FOUR PAWS petition now calls on the EU Commission to ban the trade in captive-bred tigers https://help.four-paws.org/en/ban-tiger-trade

The world has already lost more than 90% of its tigers. There are only about 3,900 tigers and in the wild, yet the number of tigers held in captivity is unknown. The new findings and the extent of the tiger trade in Europe are therefore more than shocking. We call on the European Commission to protect the endangered tigers and ban commercial trade in captive-bred tigers. Tiger traders and their cruel business should no longer have a place in the EU,says Kieran Harkin, Head of Wildlife Campaigns at FOUR PAWS.
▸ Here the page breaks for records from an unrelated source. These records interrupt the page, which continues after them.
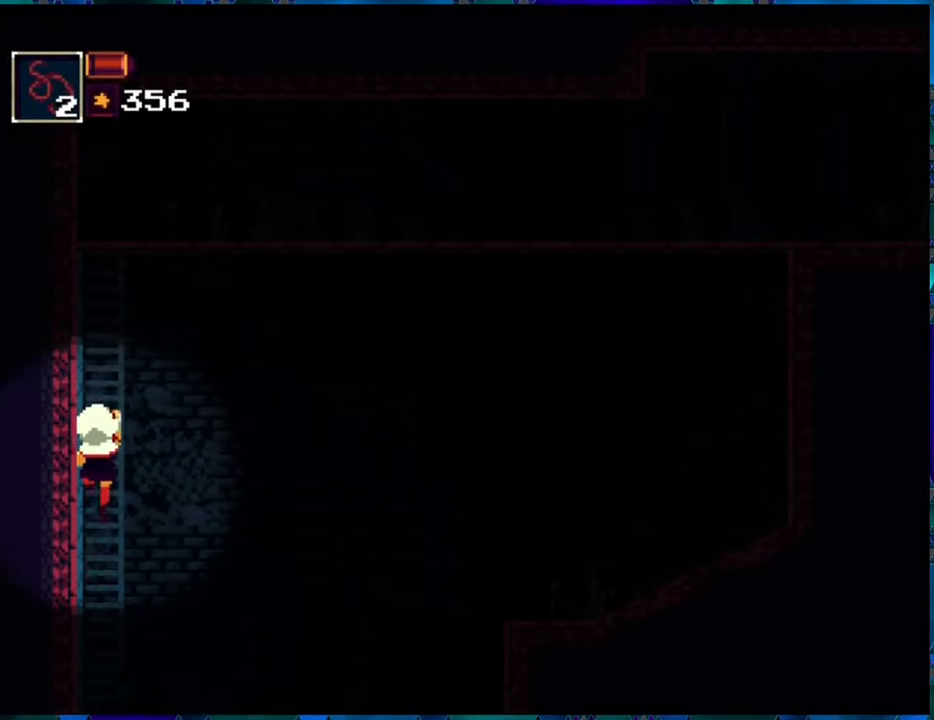
{"buttons": ["DPAD_UP"], "left_stick": "center", "right_stick": "center", "events": []}
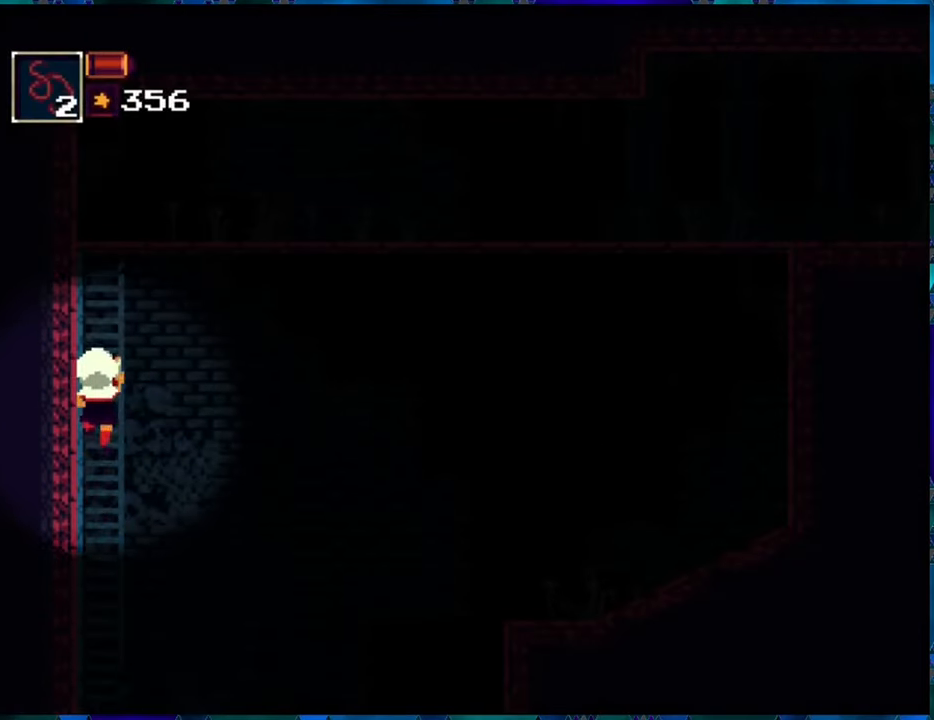
{"buttons": ["DPAD_UP"], "left_stick": "center", "right_stick": "center", "events": []}
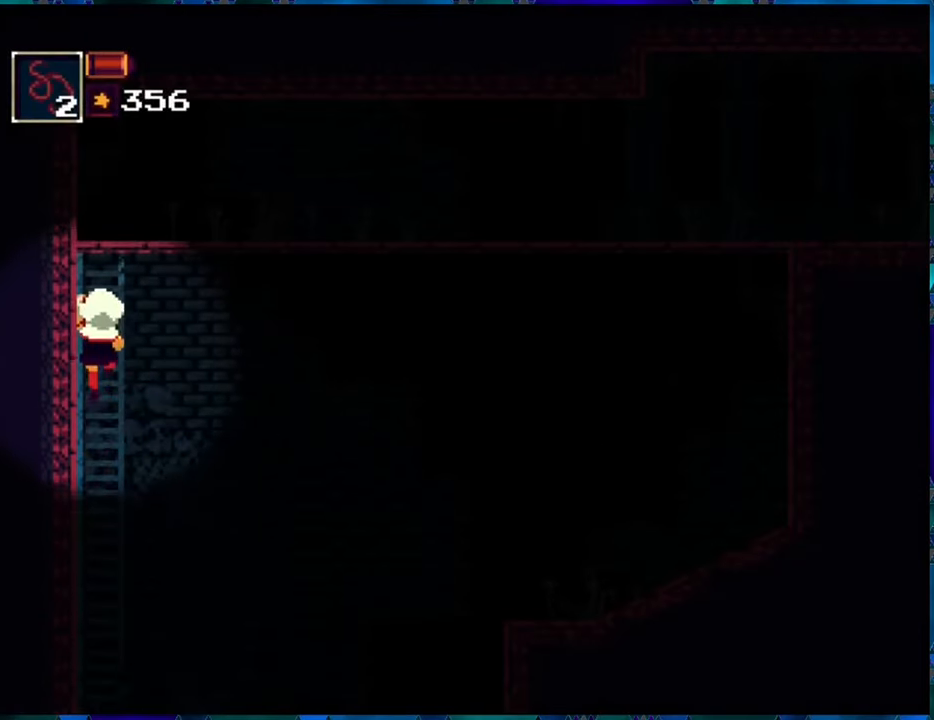
{"buttons": ["DPAD_UP"], "left_stick": "center", "right_stick": "center", "events": []}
https://twitter.com/fourpawsint/status/1022818936981733376

The global trade of the endangered big cat and its body parts is flourishing. According to FOUR PAWS investigations and Czech authorities, a living tiger attracts up to 22,000 euros (USD26,000). A kilo of tiger bones is available for about 1,700 euros (USD2,000) and a litre of tiger wine – an allegedly healing broth made from tiger bones – can be found for 85 euros (USD100) on the black market. Between 1999 and 2016, 862 live tigers were legally imported into the EU and 1,412 were exported, which means that Europe’s tiger business is worth more than 50 million euros (USD59 mln) – although this troubling figure is estimated to be higher. During the same period, 8,278 illegal tiger products, such as tiger bouillon cubes, teeth and claws, and 57 illegal live tigers were confiscated in the EU. This horrific trade in endangered tiger parts is wide reaching, with evidence of illegal activity across France, Italy, Belgium, Slovenia, Spain, Denmark, the Netherlands, the United Kingdom, Germany and the Czech Republic.

Shocking findings in the Czech Republic
In recent raids near Prague, Czech authorities discovered a dead tiger as well as tiger bones, tiger broth and other remains last week. To not damage the skins, the arrested suspects apparently killed the animals with gunshots in the eyes. The suspects include the well-known zoo owner Ludvik Berousek. At a meeting with FOUR PAWS undercover investigators in June 2018, which was filmed with a hidden camera, Berousek told the investigators that he helps Asian buyers to get the necessary documents for the transfer of the tigers. The zoo owner also bragged that he had already sold a few tigers to China in the last two months. Additionally, the Czech authorities raided the Vietnamese Sapa market in Prague, finding tiger meat products available for sale.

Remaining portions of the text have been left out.